Bangladesh Bank’s $539 million dollar purchase through auctions in under a month aims to stabilize the taka, safeguard remittance flows, and protect export competitiveness. Experts hail this bold move as a game-changer for the economy.
Bangladesh Bank Intervenes to Stabilise Currency Markets
In a decisive bid to curb the depreciation of the US dollar against the Bangladeshi taka and bolster the nation’s remittance and export sectors, Bangladesh Bank (BB) has purchased a staggering $539 million through four auctions in less than a month.
The latest auction, held yesterday, saw the central bank acquire $45 million at a rate of Tk121.35–Tk121.50. This follows a smaller purchase of $10 million on 23 July at a cut-off rate of Tk121.95, reflecting a reduction of at least 45 basis points.

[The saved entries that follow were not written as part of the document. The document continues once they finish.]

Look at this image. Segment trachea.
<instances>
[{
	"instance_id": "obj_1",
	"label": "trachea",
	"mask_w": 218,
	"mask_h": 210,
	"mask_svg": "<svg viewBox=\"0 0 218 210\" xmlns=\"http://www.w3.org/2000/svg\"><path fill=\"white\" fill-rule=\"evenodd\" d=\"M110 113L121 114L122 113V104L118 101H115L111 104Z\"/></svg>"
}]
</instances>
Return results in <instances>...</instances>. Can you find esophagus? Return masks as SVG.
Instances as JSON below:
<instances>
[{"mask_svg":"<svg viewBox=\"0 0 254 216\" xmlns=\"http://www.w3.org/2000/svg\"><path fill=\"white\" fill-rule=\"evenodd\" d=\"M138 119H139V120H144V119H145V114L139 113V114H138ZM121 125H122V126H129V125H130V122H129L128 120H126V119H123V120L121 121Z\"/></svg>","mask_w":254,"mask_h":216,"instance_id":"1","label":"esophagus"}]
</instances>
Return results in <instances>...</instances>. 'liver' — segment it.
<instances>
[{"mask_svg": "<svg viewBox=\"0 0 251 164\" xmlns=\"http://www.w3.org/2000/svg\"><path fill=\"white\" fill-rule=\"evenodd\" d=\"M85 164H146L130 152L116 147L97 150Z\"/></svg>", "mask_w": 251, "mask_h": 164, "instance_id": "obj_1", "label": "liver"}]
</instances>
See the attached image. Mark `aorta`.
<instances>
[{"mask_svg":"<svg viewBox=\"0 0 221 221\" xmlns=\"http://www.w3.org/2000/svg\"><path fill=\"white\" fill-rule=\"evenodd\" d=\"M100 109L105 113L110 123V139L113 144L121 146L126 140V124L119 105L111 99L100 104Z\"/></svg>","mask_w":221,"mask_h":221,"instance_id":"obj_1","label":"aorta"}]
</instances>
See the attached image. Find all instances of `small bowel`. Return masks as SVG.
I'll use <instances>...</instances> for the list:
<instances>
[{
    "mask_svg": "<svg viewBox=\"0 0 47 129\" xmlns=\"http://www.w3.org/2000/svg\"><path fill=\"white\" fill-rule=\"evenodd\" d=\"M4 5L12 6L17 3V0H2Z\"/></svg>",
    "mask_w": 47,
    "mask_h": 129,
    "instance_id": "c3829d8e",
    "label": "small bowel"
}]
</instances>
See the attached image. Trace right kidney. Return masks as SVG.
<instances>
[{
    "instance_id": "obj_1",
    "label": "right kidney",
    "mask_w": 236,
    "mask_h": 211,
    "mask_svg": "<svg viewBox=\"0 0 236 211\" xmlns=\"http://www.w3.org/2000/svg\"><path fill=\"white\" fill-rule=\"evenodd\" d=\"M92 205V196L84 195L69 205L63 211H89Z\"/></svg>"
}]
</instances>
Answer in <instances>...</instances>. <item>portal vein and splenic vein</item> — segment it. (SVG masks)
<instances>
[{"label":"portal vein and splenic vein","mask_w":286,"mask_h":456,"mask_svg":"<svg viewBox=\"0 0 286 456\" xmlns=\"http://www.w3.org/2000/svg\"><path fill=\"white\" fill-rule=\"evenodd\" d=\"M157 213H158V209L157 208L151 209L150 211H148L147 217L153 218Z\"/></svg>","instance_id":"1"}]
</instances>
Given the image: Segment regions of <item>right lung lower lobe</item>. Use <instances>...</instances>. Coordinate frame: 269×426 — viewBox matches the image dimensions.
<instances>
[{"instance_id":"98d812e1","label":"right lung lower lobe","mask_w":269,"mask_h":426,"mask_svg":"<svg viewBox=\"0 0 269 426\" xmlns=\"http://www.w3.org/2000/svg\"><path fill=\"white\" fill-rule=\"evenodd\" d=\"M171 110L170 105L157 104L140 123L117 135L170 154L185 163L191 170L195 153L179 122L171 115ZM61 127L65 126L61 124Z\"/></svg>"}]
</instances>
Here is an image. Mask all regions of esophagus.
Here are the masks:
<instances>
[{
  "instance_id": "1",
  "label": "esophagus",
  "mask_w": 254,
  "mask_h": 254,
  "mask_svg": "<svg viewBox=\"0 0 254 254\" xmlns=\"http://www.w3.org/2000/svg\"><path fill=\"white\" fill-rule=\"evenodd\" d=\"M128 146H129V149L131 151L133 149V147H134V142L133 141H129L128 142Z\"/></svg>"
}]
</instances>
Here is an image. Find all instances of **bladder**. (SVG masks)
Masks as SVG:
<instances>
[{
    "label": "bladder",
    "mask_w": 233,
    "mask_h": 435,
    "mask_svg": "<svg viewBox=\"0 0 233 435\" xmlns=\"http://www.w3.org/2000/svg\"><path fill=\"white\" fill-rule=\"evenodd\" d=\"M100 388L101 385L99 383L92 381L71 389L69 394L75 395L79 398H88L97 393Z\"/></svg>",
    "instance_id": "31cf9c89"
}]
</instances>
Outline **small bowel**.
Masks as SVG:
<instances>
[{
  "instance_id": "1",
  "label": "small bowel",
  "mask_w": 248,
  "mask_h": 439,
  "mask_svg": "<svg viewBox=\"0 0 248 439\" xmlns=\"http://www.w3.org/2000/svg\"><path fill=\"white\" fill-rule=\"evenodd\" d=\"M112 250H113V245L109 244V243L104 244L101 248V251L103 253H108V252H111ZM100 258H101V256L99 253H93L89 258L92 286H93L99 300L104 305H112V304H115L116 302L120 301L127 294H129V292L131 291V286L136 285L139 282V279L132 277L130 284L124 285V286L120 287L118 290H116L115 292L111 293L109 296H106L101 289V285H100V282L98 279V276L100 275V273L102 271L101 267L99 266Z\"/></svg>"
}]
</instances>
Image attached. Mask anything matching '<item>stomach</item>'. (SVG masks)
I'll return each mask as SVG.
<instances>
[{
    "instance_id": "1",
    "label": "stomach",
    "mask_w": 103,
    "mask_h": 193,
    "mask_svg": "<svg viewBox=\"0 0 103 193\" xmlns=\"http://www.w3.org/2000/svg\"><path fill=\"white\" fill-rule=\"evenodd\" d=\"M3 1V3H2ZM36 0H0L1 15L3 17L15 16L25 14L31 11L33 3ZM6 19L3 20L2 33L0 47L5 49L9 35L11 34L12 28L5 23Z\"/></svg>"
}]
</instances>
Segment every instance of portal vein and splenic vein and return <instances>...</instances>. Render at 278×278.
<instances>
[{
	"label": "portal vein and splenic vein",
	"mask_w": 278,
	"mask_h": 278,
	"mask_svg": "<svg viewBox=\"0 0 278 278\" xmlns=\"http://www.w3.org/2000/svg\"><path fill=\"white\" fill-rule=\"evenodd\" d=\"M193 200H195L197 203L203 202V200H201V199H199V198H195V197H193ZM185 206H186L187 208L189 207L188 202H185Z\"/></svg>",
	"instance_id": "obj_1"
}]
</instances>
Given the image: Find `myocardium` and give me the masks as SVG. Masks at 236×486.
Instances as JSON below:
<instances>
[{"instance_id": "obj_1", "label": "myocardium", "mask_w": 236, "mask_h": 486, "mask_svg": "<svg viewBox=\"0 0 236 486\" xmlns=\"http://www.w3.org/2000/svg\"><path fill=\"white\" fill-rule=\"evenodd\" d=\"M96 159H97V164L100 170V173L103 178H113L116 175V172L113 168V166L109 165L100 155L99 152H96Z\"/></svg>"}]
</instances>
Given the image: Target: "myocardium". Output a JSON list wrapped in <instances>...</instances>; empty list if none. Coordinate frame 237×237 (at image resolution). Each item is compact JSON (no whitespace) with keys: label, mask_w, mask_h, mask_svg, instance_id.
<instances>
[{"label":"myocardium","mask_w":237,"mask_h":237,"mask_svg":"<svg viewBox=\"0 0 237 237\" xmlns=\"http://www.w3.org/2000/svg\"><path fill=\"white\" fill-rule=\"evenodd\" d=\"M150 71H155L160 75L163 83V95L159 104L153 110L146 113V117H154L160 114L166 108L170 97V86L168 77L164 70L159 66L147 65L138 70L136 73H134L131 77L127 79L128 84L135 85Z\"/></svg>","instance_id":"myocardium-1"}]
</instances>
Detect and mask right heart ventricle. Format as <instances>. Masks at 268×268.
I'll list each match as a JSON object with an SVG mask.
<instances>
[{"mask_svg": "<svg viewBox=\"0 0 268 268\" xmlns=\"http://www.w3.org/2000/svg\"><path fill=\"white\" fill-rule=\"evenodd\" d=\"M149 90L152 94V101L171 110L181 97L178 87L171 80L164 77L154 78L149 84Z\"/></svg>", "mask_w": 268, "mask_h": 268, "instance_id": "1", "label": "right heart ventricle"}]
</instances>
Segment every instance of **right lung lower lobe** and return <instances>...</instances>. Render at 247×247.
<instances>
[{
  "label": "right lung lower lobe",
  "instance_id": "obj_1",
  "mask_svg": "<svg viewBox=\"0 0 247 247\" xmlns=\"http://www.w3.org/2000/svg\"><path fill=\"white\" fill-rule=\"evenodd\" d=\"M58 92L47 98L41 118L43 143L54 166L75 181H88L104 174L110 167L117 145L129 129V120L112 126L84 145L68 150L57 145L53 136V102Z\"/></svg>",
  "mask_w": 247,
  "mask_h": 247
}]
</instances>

This unprecedented intervention began on 13 July, when BB made history by buying $171 million in its first-ever dollar auction. Just two days later, it purchased an additional $313 million, both at Tk121.50.
Why Bangladesh Bank is Buying Dollars Now
Central bank officials stress that the move aims to set a “signal rate” for the market, preventing both rapid appreciation and depreciation of the dollar. A senior member of BB’s auction committee explained that while banks offered to sell nearly $100 million, the central bank purchased only what was needed to keep the exchange rate stable.
“We are taking necessary steps to support exporters and remitters while ensuring stability in the foreign exchange market,” the official said.
The Economic Context: Excess Dollar Inflows
Interestingly, Bangladesh’s banking sector is currently experiencing an excess supply of dollars a rare scenario for many developing economies. A deputy managing director of a leading private bank revealed that monthly inflows average $6.5 billion, with $2.5 billion from remittances and $4 billion from exports.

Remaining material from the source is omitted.